What to work on:
Copy the records below exactly, omitting any pictures they contain.

(Intrinsic camera parameters)
----------

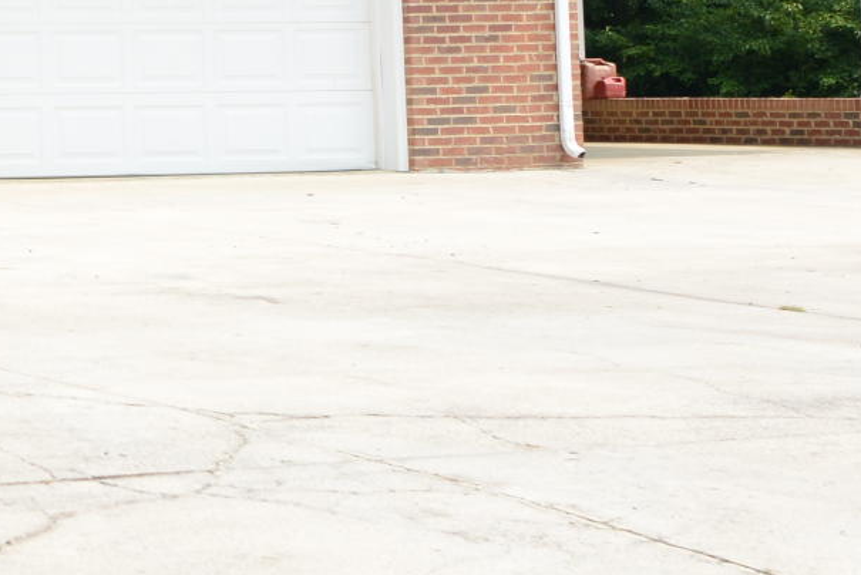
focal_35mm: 119
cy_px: -104
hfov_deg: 14.7
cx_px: -749
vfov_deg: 11.3
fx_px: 2847
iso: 400
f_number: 4.5
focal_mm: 24
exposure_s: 1/1250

----------

Result:
focal_35mm: 119
cy_px: -104
hfov_deg: 14.7
cx_px: -749
vfov_deg: 11.3
fx_px: 2847
iso: 400
f_number: 4.5
focal_mm: 24
exposure_s: 1/1250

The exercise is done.